Tucked away in a quiet, moss- covered forest at about 6,000 feet, the Tilly Jane A-frame has remained largely unchanged since it was constructed in 1939. The Civilian Conservation Corps constructed the rustic log building as a ski shelter about five years after building the Tilly Jane Guard Station, which sits not far away.
For many decades the A-frame has served as a refuge for weary winter climbers, a warming hut for skiers, a picnic site for day-trippers and an overnight sanctuary for people seeking adventure on the north side of Mount Hood.
And for nearly all of its existence, the A-frame has been open to the public; available to anyone with legs enough to hike to it. With a woodstove and a few picnic tables downstairs and a wide open sleeping deck upstairs, the cabin is a rather simple structure; but what it lacks in complexity it makes up in the 70-plus years of character built up over the years.
If the walls could talk, they would tell stories dating back to the early days of Mount Hood recreation, when adventurers used the cabin as a resting point during excursions higher up the mountain. Dating back to the late 1800s, the area was popular as a base camp for climbers, hikers and skiers bound for the Cooper Spur, giant crevasses and glaciers and relatively new summit routes up the north side of the mountain.
These days, although not the focus it once was, the same side of the mountain still sees plenty of use through the year; and the now-historic A-frame is still around, still a site for sore legs and seekers of the rustic mountain experience.
But the building, like many of its longtime users, is not as sturdy as it once was.
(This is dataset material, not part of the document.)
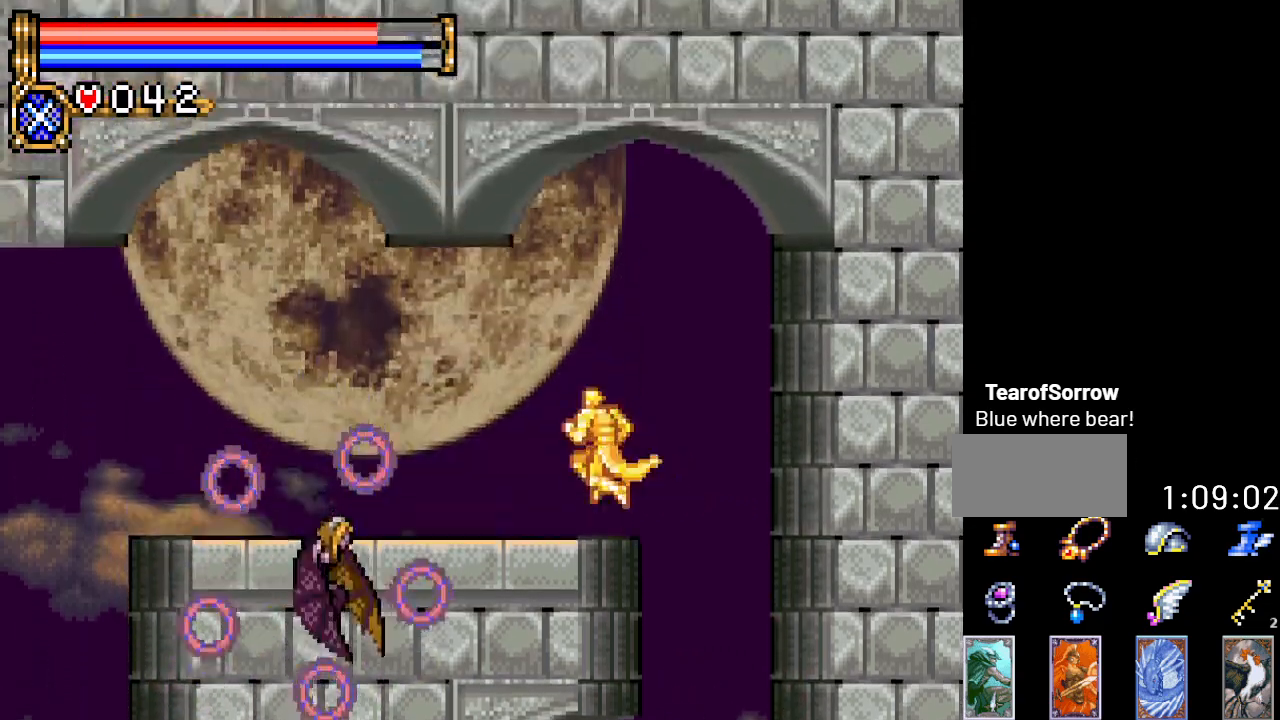
{"buttons": [], "events": [[33, "A", "up"]]}
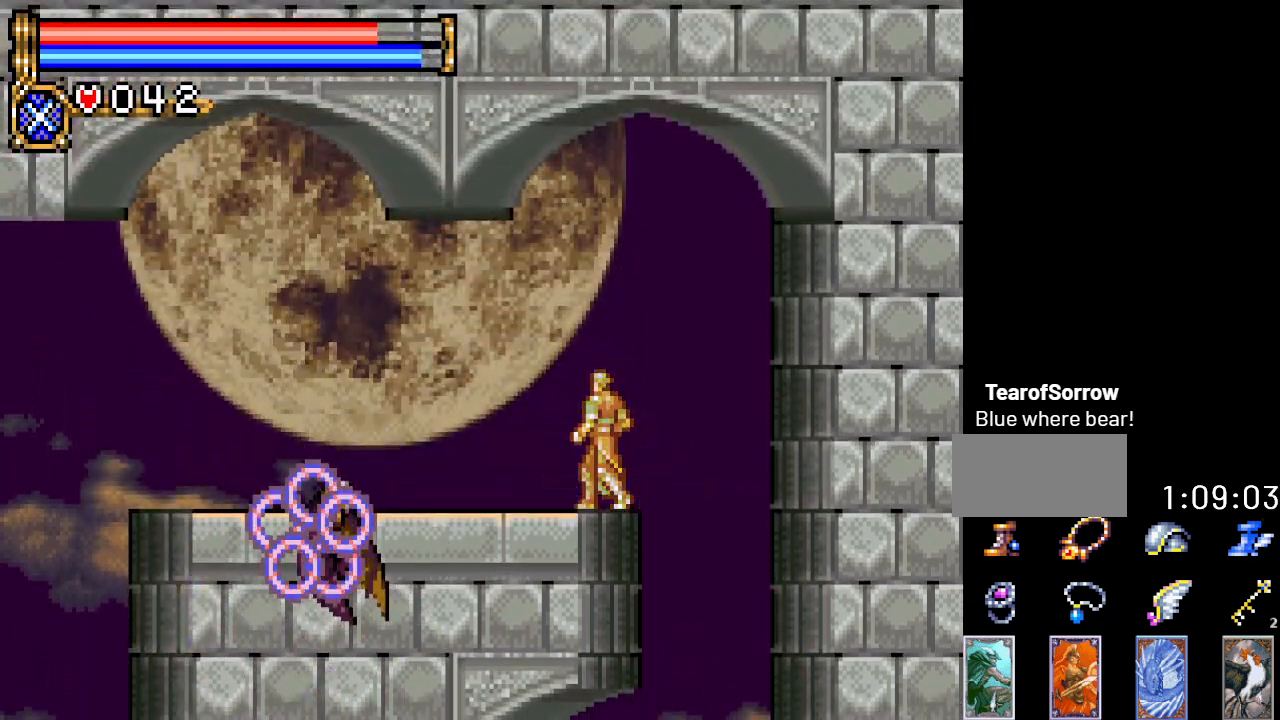
{"buttons": ["A", "DPAD_LEFT"], "events": [[34, "DPAD_LEFT", "down"], [134, "A", "down"], [351, "A", "up"], [501, "A", "down"]]}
It is, in fact, in fairly urgent need of some TLC if it is to last even a few more seasons.
In recent history, the organization Friends of Tilly Jane managed the cabin and its use. The conclusion of that management put the cabin back in the hands of the Mt. Hood National Forest, which did not have an established reservation system in place for the building's busiest winter months. Following an inspection of the A-frame recently, the MHNF decided management needed to be established to both limit the number of users on any given day and to maintain and make improvements to the structure.
The situation came down to two options: Find a group to manage the building or lock its doors and close it to the public.
"We heard there were about 50 people up there during its busiest nights," said Michael Dryden, USFS recreation assistant. "The building was being over-loved. From a safety standpoint, we needed to limit the number of people in there at a time."
The USFS approached the Oregon Nordic Club, which has been involved with managing use of the nearby Tilly Jane Guard Station for more than 20 years. The Portland Chapter of the ONC agreed to take on management of the A-frame and to work toward making much-needed repairs to the building.
"We agreed to do a trial lease for one year to see how things work out," said Russ Pascoe, ONC cabin manager. "If this year goes well, we'll look toward a longer-term lease that will allow us to raise funds for some much-needed repairs."
New management means the walk-in system for overnight visitors is out (walk-in day use is still allowed); replaced by an online reservation and paying system that will limit daily usage to a 20 people max. It will also keep the $15 per person fee safe; a problem the former drop box system had, as it was broken into on numerous occasions.
"It's a change that had to happen," Dryden said. "We are glad to see people using and loving the building, but with the Forest Service budget going down, we really didn't have the money to invest in it."
Skip Tschanz, member of the ONC's Columbia Gorge Chapter, has been involved with managing the Guard Station for about 20 years. Although close together, the two buildings have had very different management in recent years.
Reservations for the guard station have been fairly restricted, with only a certain number of groups allowed per winter. The A-frame, on the other hand, was open to drop-in campers without reservations.
"I view this as a very positive change for the A-frame," Tschanz said. "The building needs quite a bit of work for it to stay in use, and when 40 or 50 people are in it at once, it becomes a clear safety issue. At the guard station, we have far more requests than we have the capacity during the winter; but it's necessary to regulate use. The buildings are getting pretty old, so we need to keep a handle on their use."
Pascoe noted that an unseen but very important benefit to ONC managing the building is insurance the club carries.
"Without the insurance coverage the Oregon Nordic Club provided, the Forest Service would have been forced to close the building," he said.
"Insurance premiums dwarf the $2,000 we put into the A-frame last fall. Users don't see that, but without it they would have seen a sheet of plywood over the door this winter."